Getting Americans to agree on anything isn’t easy. So let’s hand it to our tax code.
When asked in a recent survey to rate it, only 5 percent of the public said it’s “working just fine.” When 95 out of every 100 Americans say you’ve got a problem, well—you’ve got a problem.
Even Congress averaged a 15 percent job approval rating last year, according to Gallup. It takes a special talent to chart lower than our lawmakers in Washington.
You might think that’s where the consensus ends, but no. More than two-thirds agree not only on the need for “major” reform, but also that “taxes should be kept as low as possible to stimulate investment and growth.”
The question, of course, is how best to go about that. There are several alternatives, including a flat tax, a business transfer tax, and a national sales tax.
But first things first. It would be a mistake to decide, for example, what mode of transportation to take before you decide where you want to go.
The tax rate on small businesses is even higher than it is for large ones. The top federal rate on small business income is 43.4 percent, versus 35 percent for large corporations.
We need to start by asking what we want tax reform to achieve. Here are five basic objectives, courtesy of tax experts Curtis Dubay and David R. Burton:
First, lower tax rates on individuals and businesses. It never hurts to state the obvious, especially when dealing with such a fundamental step, but yes, the first major component of true tax reform starts with lowering rates. In particular, the top marginal rates are too high, discouraging work, saving and investment.
Second, establish the right tax base. You can lower rates all you want, but if you’re taxing the wrong thing, it won’t do much good. We can encourage economic growth by moving toward a consumption tax—one that taxes income that is spent, not income that is saved or invested. Our current system is tilted far too heavily toward the latter, and we all end up paying the price—literally—with a more sluggish economy.

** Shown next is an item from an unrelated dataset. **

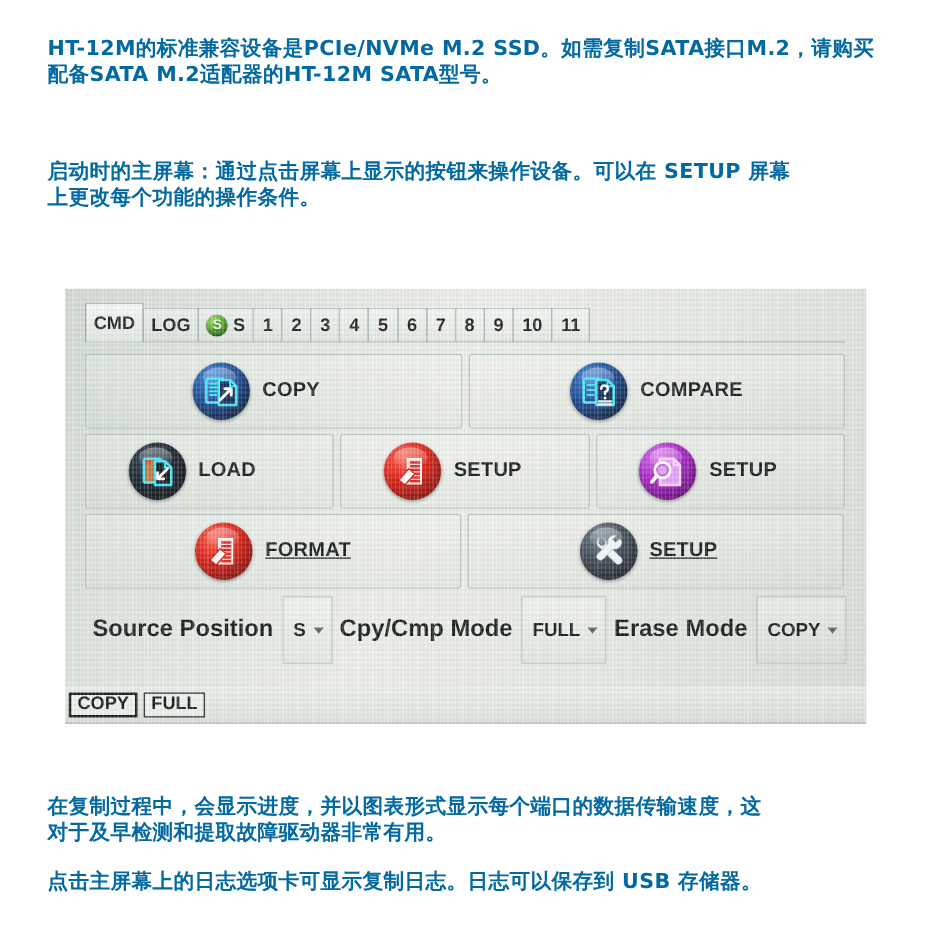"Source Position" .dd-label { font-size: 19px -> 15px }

Third, eliminate the bias against saving and investment. Yes, the right tax base helps in this regard. Gone, for example, would be the double taxation of capital gains and dividends under a consumption tax. But we also need to lower our corporate tax rate, which at 39.1 percent is the highest in the developed world.
It’s worth noting that, under our current system, the tax rate on small businesses is even higher than it is for large ones. Thanks in part to the 2013 tax increases and to Obamacare, the top federal rate on small business income is 43.4 percent, versus 35 percent for large corporations. This needs to change.
Fourth, get rid of tax preferences. Simply put, our tax system should be neutral. It shouldn’t pick winners and losers. A key part of any serious reform will be eliminating the current polyglot system of deductions, credits and exemptions.
Fifth, simplify the system. One of the main reasons so few Americans think our tax system is working well is the fact that it’s so ludicrously complicated. But we need simplicity not only to reduce aggravation and errors—we need it because reducing the size and scope of government without transparency is practically impossible.
“Because of income and payroll tax withholdings, and the hidden costs of corporate, employer payroll, and excise taxes, most Americans have little idea how much they are paying to fund the federal government or how proposed policy changes will affect them,” Dubay and Burton write. “The sheer complexity of the system makes it difficult to understand the true impact of the tax system. Tax reform should strive to make that cost explicit to taxpayers.”
There are a lot of important issues on the table as we approach the next presidential election, but it’s obvious that true tax reform should be one of them. Let’s not just complain at tax time. Let’s turn that animus into positive, concrete change—for all Americans.